謝初旋目光悲憫地看了一眼眉江流,語氣低沉似有一分不忍︰「嬰垣蠱,嗜殺之蠱。他長年與蠱一起生存,已被蠱毒所侵,神志失常,怕是……活不長了。」
眉江流突地靜了下來,樹林里頓時無聲了很久,直到他又哈哈大笑起來,雙目殷紅。︰「我其實沒殺他,是他,是他自刎的,是他要自刎的!哈哈,他就在我面前這麼一抹就倒下了。」他做了一個用劍抹脖子的動作。「死前,他還握著我的手說,他其實還記得你,還愛著你,卻是以為你死了才娶林家小姐,他根本就不知道原來你們之間還有一個兒子,他就是不認我,不要我!哈哈,他說林家小姐對他有恩又待他很好,他不能愧對她,所以他就愧對你。他還說,他今生就只能對你有愧。哈哈……呸!他憑什麼啊?我們十多年流離失所受盡了苦就換來他一句有愧,我們三年來不惜血本辛苦撐起這客棧只為在他出遠門時能投住一晚卻只換來他一句有愧!他憑什麼啊!」他大喚一聲,頓時唇角沁血。其狀猶如厲鬼索命,陰森狠然。
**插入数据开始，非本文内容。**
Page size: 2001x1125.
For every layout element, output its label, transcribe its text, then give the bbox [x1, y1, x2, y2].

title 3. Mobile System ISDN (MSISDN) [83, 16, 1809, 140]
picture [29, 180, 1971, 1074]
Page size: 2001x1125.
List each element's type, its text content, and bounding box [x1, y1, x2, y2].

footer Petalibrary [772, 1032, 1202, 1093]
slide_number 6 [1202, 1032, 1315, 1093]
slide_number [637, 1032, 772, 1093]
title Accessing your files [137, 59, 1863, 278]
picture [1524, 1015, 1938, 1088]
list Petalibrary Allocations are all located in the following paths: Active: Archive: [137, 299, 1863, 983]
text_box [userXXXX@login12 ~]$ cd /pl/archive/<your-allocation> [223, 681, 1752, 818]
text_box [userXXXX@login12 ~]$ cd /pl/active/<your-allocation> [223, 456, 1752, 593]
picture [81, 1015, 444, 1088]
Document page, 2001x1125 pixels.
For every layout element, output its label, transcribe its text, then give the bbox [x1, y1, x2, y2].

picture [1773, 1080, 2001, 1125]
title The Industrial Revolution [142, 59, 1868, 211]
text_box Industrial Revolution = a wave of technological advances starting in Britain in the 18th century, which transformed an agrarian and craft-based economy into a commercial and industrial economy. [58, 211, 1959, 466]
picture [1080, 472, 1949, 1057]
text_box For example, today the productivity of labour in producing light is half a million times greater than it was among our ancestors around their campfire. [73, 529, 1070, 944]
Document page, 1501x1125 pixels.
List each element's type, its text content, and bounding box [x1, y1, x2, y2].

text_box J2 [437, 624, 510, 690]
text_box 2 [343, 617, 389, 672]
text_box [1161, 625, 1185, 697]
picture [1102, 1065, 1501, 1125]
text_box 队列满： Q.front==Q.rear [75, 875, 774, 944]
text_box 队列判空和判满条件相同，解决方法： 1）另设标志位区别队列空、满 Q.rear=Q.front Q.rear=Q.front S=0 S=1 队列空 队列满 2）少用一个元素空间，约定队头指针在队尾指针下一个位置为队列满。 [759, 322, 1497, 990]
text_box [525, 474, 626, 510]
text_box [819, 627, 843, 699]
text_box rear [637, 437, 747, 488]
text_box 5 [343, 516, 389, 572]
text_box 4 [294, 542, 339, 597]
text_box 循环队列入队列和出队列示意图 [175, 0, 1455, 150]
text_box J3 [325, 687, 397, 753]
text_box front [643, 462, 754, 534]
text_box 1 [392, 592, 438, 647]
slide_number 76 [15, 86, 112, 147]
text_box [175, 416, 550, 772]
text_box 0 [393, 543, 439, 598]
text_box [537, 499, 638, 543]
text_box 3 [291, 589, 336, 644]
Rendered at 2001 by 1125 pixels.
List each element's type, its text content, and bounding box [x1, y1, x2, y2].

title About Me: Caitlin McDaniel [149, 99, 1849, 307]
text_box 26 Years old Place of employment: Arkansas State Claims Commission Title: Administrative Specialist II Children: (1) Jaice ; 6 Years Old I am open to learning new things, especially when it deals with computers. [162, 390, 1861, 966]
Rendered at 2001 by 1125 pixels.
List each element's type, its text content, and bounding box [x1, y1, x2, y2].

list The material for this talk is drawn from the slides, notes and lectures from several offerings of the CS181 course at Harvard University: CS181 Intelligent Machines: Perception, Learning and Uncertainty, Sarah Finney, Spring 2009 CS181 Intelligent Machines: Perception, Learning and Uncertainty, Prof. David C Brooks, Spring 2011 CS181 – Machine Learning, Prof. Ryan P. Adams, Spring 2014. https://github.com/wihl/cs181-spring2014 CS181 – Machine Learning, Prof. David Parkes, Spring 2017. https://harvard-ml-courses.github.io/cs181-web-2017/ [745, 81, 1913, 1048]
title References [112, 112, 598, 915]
眉玉蘭越听,神色越痛苦,臉色一分一分地慘下去。「流兒。」,眉玉蘭抬手輕撫著他的頭如兒時那般。眉江流一怔,愣愣地看向他,滿眼迷惑,似是不認識她,但又掙扎著想靠近她。「流兒,你父親他最愛的還是我們。他不是說,他不能愧對林家小姐,不能愧對林府,但他卻能愧對我。這說明他心中只有我,他這一生都只記得我。欠別人的,他拼了命去還,欠我的他卻不願意還,不希望還,因為他只想和我一生一世糾纏不清。也許下輩子,他,他還可以借著這沒還清的債而找到我,再說他愛我。」
眉江流渾身微顫,一雙眼兒痴呆地看著她。唇角的血越發多了起來。紫紅色的血染遍了他的衣襟︰「你說的可是真的?」
「嗯,真的。」眉玉蘭抱住抱住他的身子,輕輕在懷里拍哄著,「沒人不要你。」
「那……那我也欠你債,下輩子也來找你。」眉江流輕聲說著,眼兒緩緩閉上。
「嗯。」眉江流應了一聲,眼角沁出一滴無聲的眼淚。
「走吧,他死了。」謝初旋抬頭看了看這皎潔的月亮,今晚的月色確實很傷人。她微嘆了口氣。他其實……還算幸福的,至少……在死前認清了很多,而有些人即使是死後也不知道自己生前所欠的,所得的到底是什麼。他……他還有一個想念,一個面對死亡卻不害怕的期望。這……很好。